Linking migrants with fentanyl is wrong and dangerous

Two unrelated facts combined with a lie form a powerful and dangerous piece of misinformation that is spreading virally.

The facts are that a drug overdose epidemic is killing more than 100,000 Americans a year and that far more migrants are crossing the country’s southern border than ever before. The lie is that the migrants are bringing fentanyl, the highly addictive opioid behind most lethal overdoses.

Most illicit fentanyl is indeed made abroad and smuggled over the southern border. But it’s largely transported by U.S. citizens, not migrants.

About 90% of the fentanyl seized at the border in recent years was at legal crossings, which undocumented migrants generally avoid, and 91% of the seizures were from U.S. citizens, according to Border Patrol data. It’s much easier to transport fentanyl pills or powder in one of the thousands of vehicles that pass through legal ports of entry every day than with the bedraggled people walking, wading and climbing across the border.
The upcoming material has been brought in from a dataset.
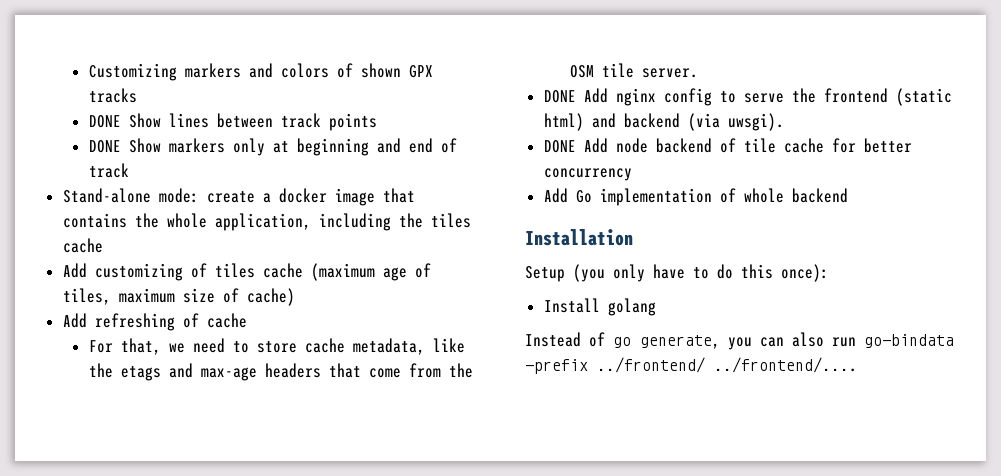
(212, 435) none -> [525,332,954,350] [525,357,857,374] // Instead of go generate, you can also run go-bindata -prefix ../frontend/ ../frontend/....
Former President Donald Trump and other politicians and pundits have nevertheless been relentlessly linking migrants with fentanyl on the campaign trail, in Congress and on social media. A Trump campaign ad warned of “record numbers streaming across our border, costing taxpayers billions, and almost as many Americans killed from fentanyl as killed in World War II.” It showed images of crowds walking along a roadside and a Fox News headline reading, “Border Patrol seized enough fentanyl to kill entire U.S.”

This is a classic example of what we call dangerous speech: language that inspires fear and violence by describing another group of people as an existential threat. And it’s working to terrible effect: Americans are increasingly convinced that migrants are to blame for the fentanyl crisis. Social media posts blaming migrants for the drug’s toll more than tripled from December to January, according to our analysis of more than 30 sites.

Along with other dangerous speech casting migrants as terrorists and invaders, the fentanyl lie is fueling calls for states to send National Guard troops to the border — even from places that are far from the border, such as Florida. That is raising the risk of violent confrontations with migrants as well as federal Border Patrol agents.